PolitiFact had weighed in on this question already (4/14/10), determining that Republican Sen. Mitch McConnell's claims about bailouts were false: The language of the bill, as it was written at the time, concerned a special fund paid for by the industry that would be used to liquidate failing institutions--which is very different from being bailed out. So why not step in and clarify this argument between the panelists?
When host Jake Tapper interviewed former President Bill Clinton, he asked about regulation of Wall Street derivatives and the separation of banks' commercial and investment businesses. This led Clinton to bring up the repeal of the Glass-Steagall Act, which critics argue led to some of the consolidation in the financial services industry over the past decade. Clinton, though, argued that the deregulation -- championed by several Republicans and by the banking industry -- actually increased regulation: "There was already a total merger, practically, of commercial and investment banking, and really the main thing that [the repeal of] the Glass-Steagall Act did was to give us some power to regulate it." This is an unusual suggestion -- that a major deregulatory policy was in fact a move towards greater regulation -- and something that deserved greater examination.
On the April 25 show, ABC pundit George Will declared his support for the construction of a wall on the U.S./Mexico border: "Build the fence, do what McCain suggests, and you'll find that the American people are not xenophobic, they are not irrational on this subject, but they do want this essential attribute of national sovereignty asserted." When pressed by panelist Cynthia Tucker about the cost of this project, Will quipped: "It's a rounding error on the GM bailout." The border fence project has been marked by delays and cost overruns; the Government Accountability Office released an evaluation last year (AP, 9/18/09) that found that it could cost $6.5 billion to maintain the fence over 20 years -- on top of the $2.4 billion spent on 600 miles of fencing so far. A 2007 report by the Congressional Research Service estimated that a 700-mile fence could cost $49 billion over 25 years (San Francisco Chronicle, 1/8/07). ABC viewers could have benefited from some sort of clarification on this point.

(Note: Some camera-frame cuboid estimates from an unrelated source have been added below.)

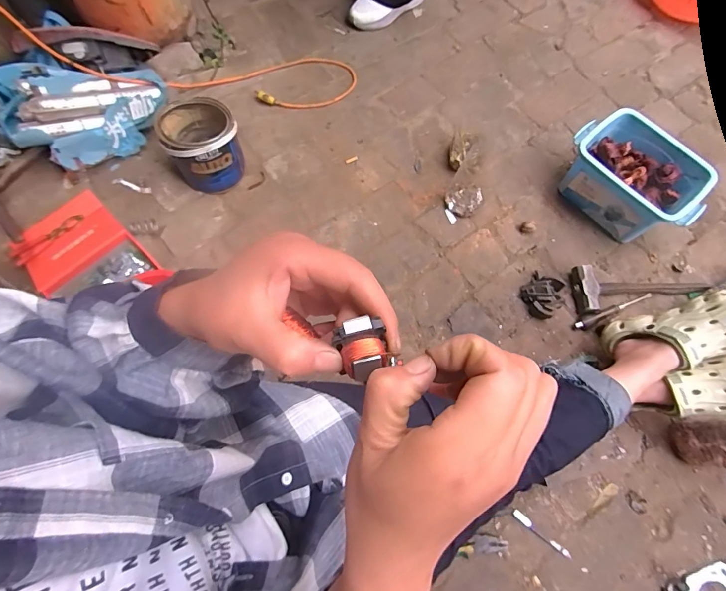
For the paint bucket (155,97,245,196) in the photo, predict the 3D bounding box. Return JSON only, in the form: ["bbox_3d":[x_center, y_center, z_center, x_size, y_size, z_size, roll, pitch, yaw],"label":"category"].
[{"bbox_3d":[-0.377,-0.359,0.935,0.159,0.146,0.175,-27,74,-10],"label":"paint bucket"}]

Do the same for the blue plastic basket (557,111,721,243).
[{"bbox_3d":[0.611,-0.269,0.912,0.177,0.137,0.297,-39,76,-13],"label":"blue plastic basket"}]

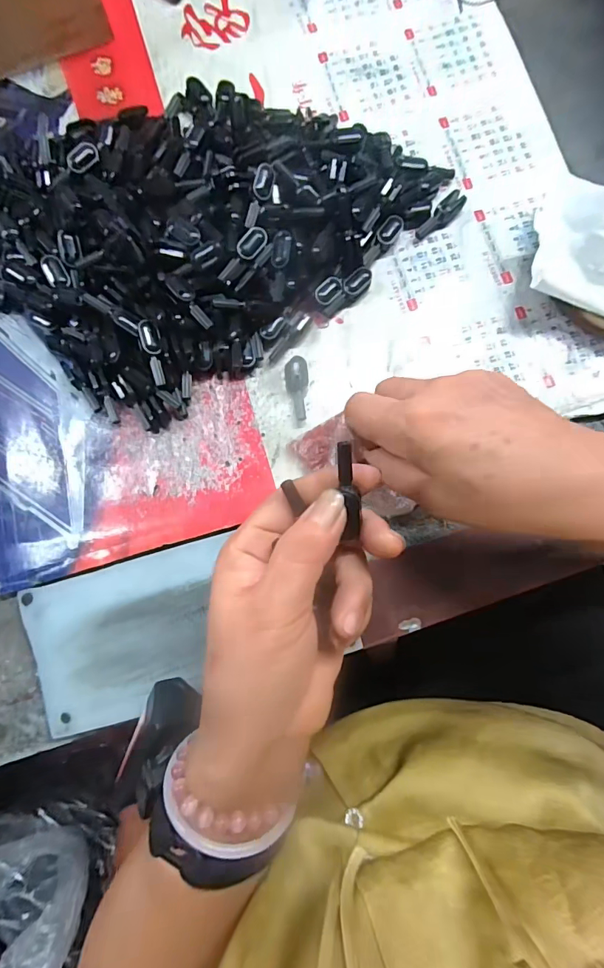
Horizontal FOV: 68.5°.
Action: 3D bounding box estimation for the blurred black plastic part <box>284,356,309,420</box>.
[{"bbox_3d":[-0.003,-0.065,0.302,0.015,0.010,0.042,-2,81,0],"label":"blurred black plastic part"}]

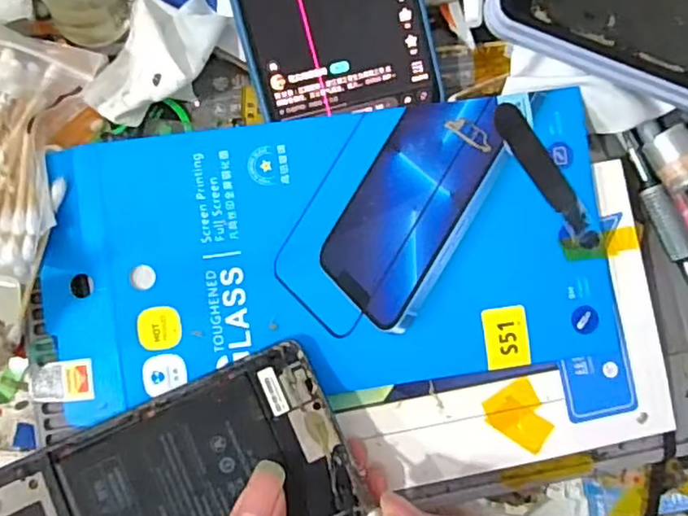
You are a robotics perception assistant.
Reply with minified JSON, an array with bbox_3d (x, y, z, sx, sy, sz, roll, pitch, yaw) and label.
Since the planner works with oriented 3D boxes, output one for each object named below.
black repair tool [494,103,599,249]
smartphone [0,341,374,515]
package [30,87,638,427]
[{"bbox_3d":[0.086,-0.035,0.263,0.012,0.004,0.070,-32,85,-8],"label":"black repair tool"},{"bbox_3d":[-0.072,0.093,0.226,0.151,0.006,0.075,-26,84,-14],"label":"smartphone"},{"bbox_3d":[-0.005,0.005,0.258,0.234,0.015,0.127,-7,82,-5],"label":"package"}]

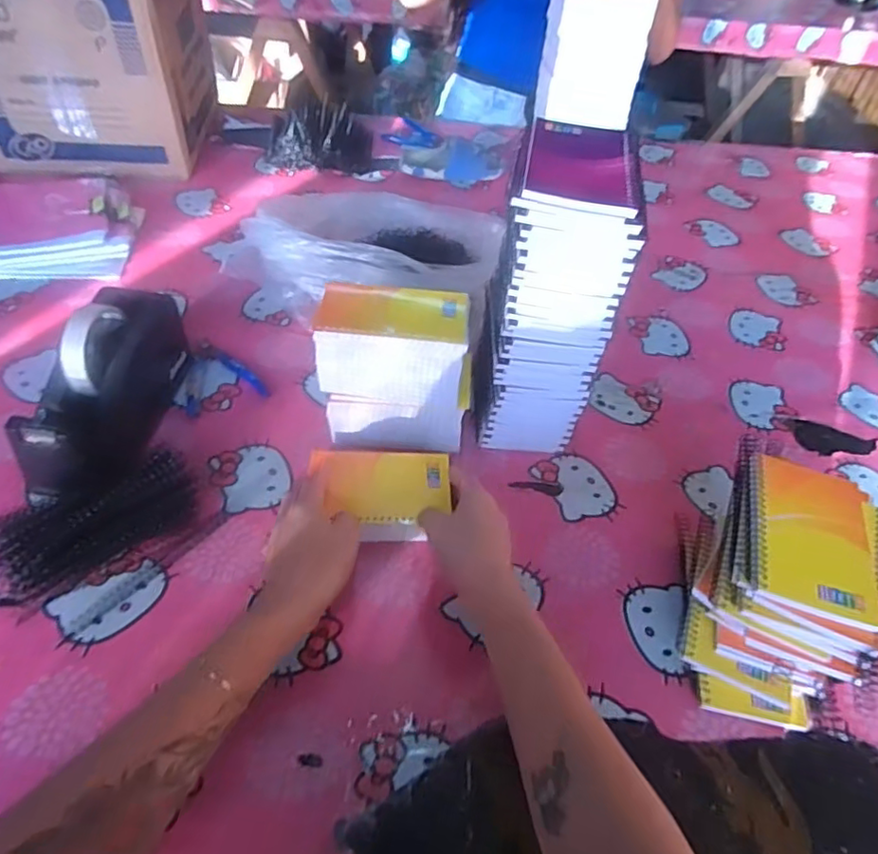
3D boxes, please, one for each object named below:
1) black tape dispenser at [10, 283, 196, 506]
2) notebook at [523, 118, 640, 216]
[{"bbox_3d":[-0.306,-0.025,0.558,0.076,0.113,0.223,5,48,-2],"label":"black tape dispenser"},{"bbox_3d":[0.108,-0.201,0.460,0.078,0.007,0.129,10,48,3],"label":"notebook"}]

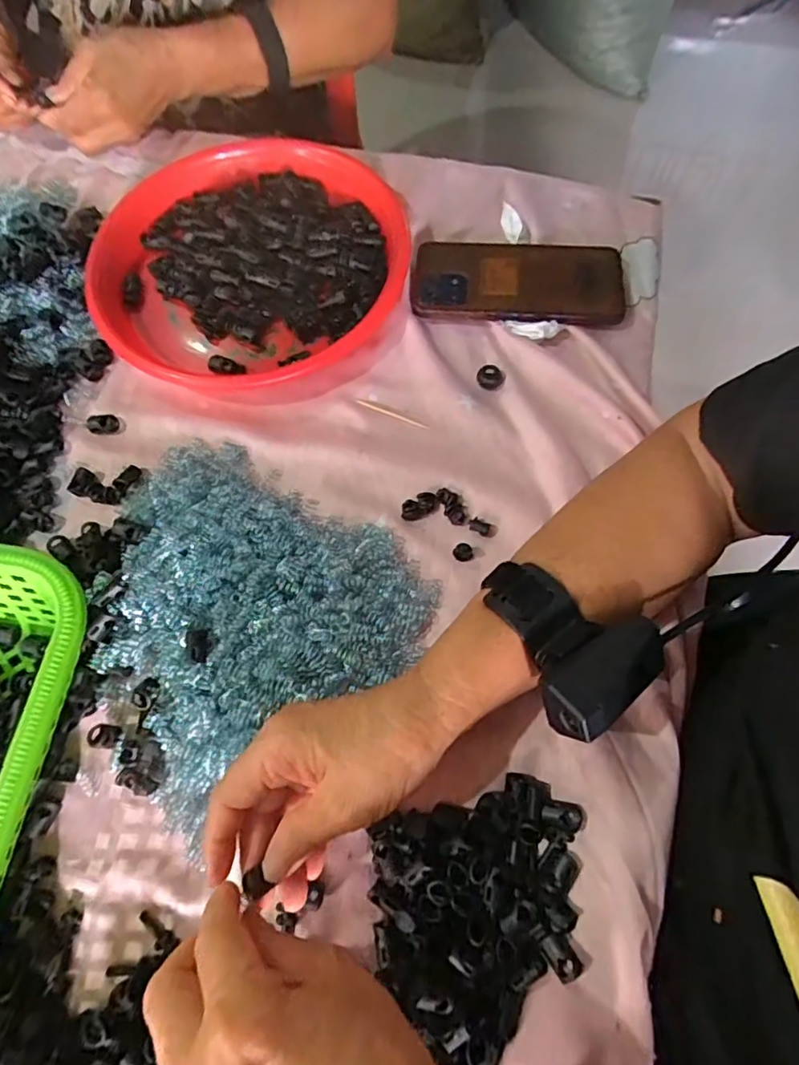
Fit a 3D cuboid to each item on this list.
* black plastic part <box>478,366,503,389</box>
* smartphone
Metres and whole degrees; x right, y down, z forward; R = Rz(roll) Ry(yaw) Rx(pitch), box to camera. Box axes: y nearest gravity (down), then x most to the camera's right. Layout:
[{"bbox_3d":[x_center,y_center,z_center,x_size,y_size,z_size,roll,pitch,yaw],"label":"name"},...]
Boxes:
[{"bbox_3d":[0.069,-0.118,0.414,0.019,0.009,0.017,7,70,4],"label":"black plastic part"},{"bbox_3d":[0.097,-0.206,0.441,0.167,0.014,0.083,6,70,4],"label":"smartphone"}]

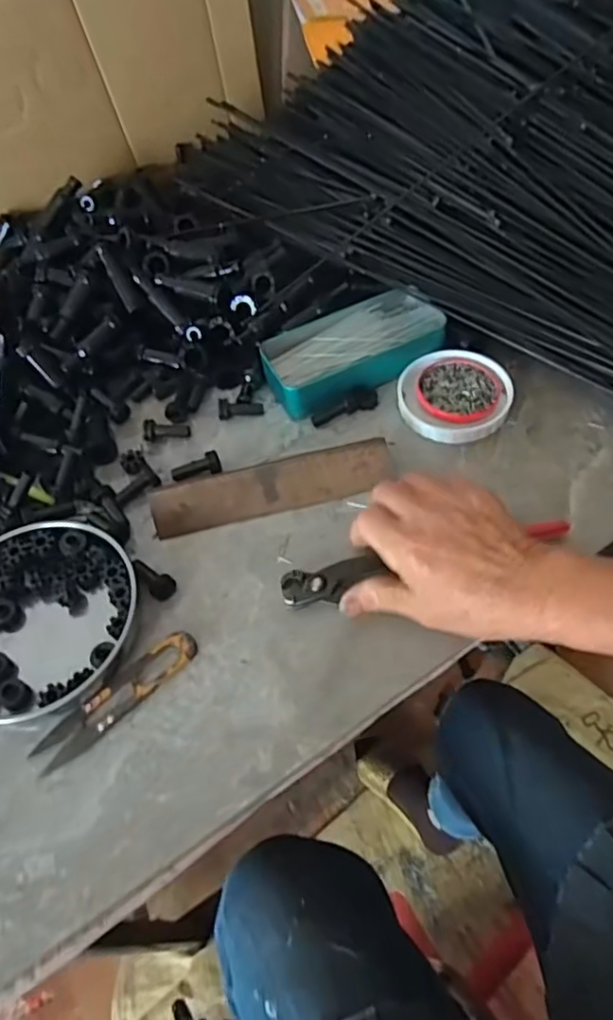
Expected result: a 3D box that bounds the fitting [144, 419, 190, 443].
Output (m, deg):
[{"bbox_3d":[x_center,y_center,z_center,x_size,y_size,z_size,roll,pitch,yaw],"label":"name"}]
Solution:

It goes without saying that the ABC/PolitiFact effort could be a step in the right direction. Their network competitors have shown no interest in following ABC's lead; NBC's Meet the Press host David Gregory (Washington Post, 4/12/10) said that he was not interested: "People can fact-check Meet the Press every week on their own terms." CBS's Face the Nation host Bob Schieffer (Yahoo!News, 4/22/10) said that "everybody's welcome to fact-check us all they want," adding: "I kind of think that by the time we get around to fact-checking...we'd already be fact-checked."
Those dismissals are, at the very least, alarming. But it's little comfort that an effort that could in theory produce more rigorous fact-checking has so far offered so little.